*** Opening Supplied material ***

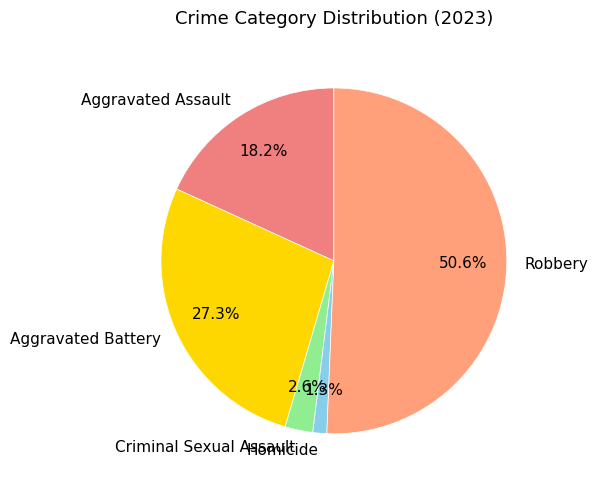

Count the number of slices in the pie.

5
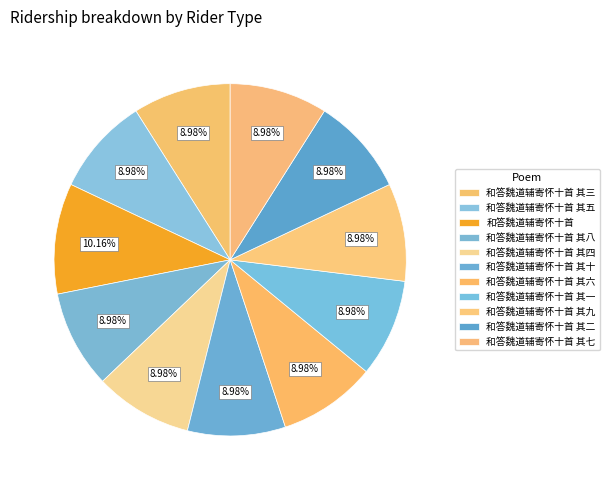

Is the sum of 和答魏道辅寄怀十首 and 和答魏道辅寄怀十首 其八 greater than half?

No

*** Closing Supplied material ***
*** Opening Supplied material ***

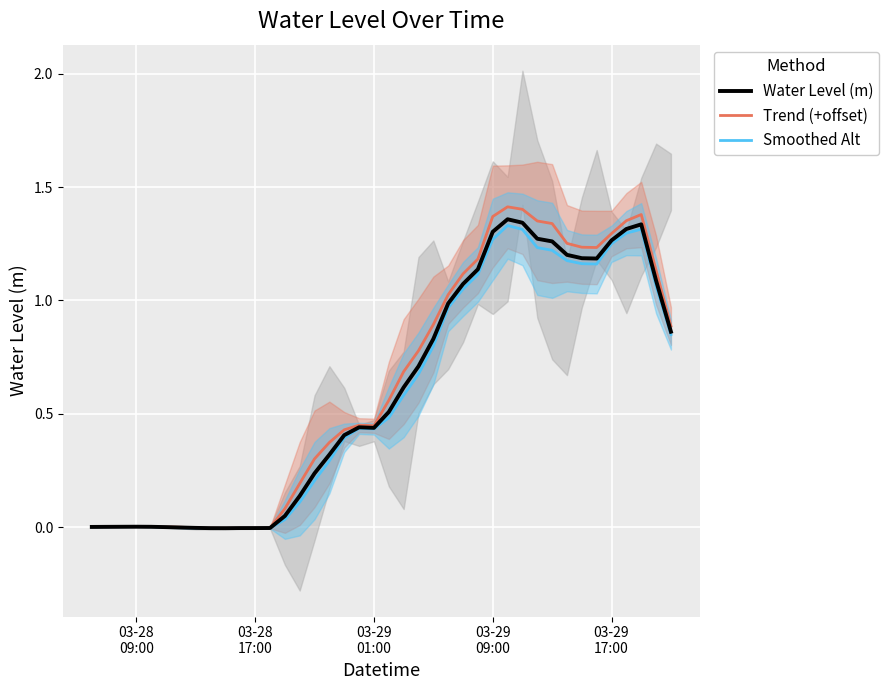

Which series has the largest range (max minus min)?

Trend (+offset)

*** Closing Supplied material ***

Copy the part of the records that begins with the line containing "Count the number of slices in the pie." and ends with the line containing "Is the sum of", including both of those lines. Omit the pictures.

- _Answer to this problem_:
Count the number of slices in the pie.

5

Is the sum of 和答魏道辅寄怀十首 and 和答魏道辅寄怀十首 其八 greater than half?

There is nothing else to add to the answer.